While three out of four women who undergo abortions are living in poverty, the Hyde Amendment is actually far less popular among low-income voters. A September 2016 poll of likely voters conducted for Politico and the Harvard T.H. Chan School of Public Health found that only 24 percent of people making under $25,000 a year said they were in favor of the public funding of abortion services, compared to 45 percent of people making over $75,000.
Overall, 58 percent of likely voters opposed public funding for abortion, with only 36 percent voicing support, the 2016 poll said. A February 2019 Marist poll reported that 54 percent of all American adults opposed any taxpayer funding of abortion, while only 39 percent did not.

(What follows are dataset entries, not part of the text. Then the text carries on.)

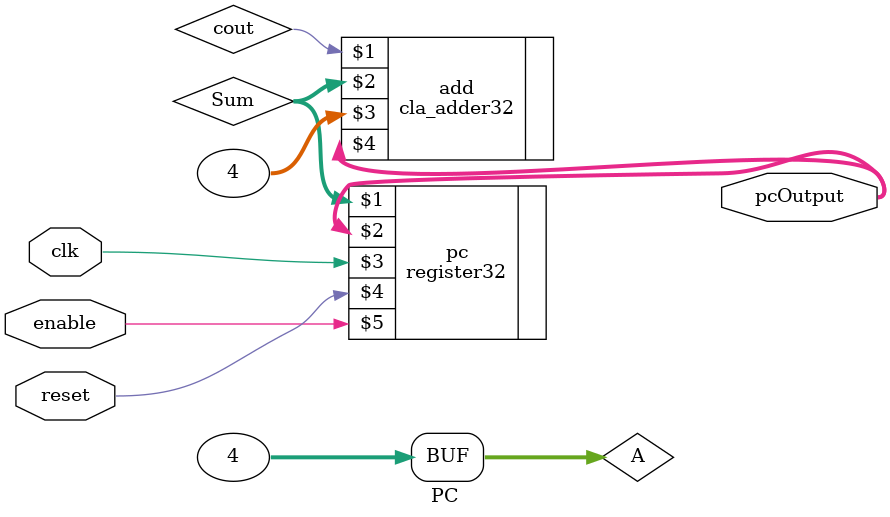
<source format=v>
module PC(pcOutput, clk, reset, enable);

parameter WIDTH = 32;

	
	output reg [WIDTH-1:0] pcOutput;
	input clk, reset, enable;
	wire cout;
	wire [WIDTH-1:0] A;
	
	reg [WIDTH-1:0] Sum;
	

assign A = 32'h4;

cla_adder32 add(cout, Sum, A, pcOutput);

register32 pc(Sum, pcOutput, clk, reset, enable);


		
endmodule
</source>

Presidential incumbent Donald Trump had voiced strong support for legal abortion in the years before he ran for president, but professed a change of view. He took on several prominent pro-life advisers and now has strong backing from many Republican and Republican-leaning pro-life advocates.
The Susan B. Anthony List, whose president Marjorie Dannenfelser headed his campaign's pro-life advisory committee, claimed that Trump has delivered "pro-life wins," such as his appointment of federal judges believed to be sceptical of pro-abortion rights jurisprudence and his approval of measures that help defund abortion providers like Planned Parenthood.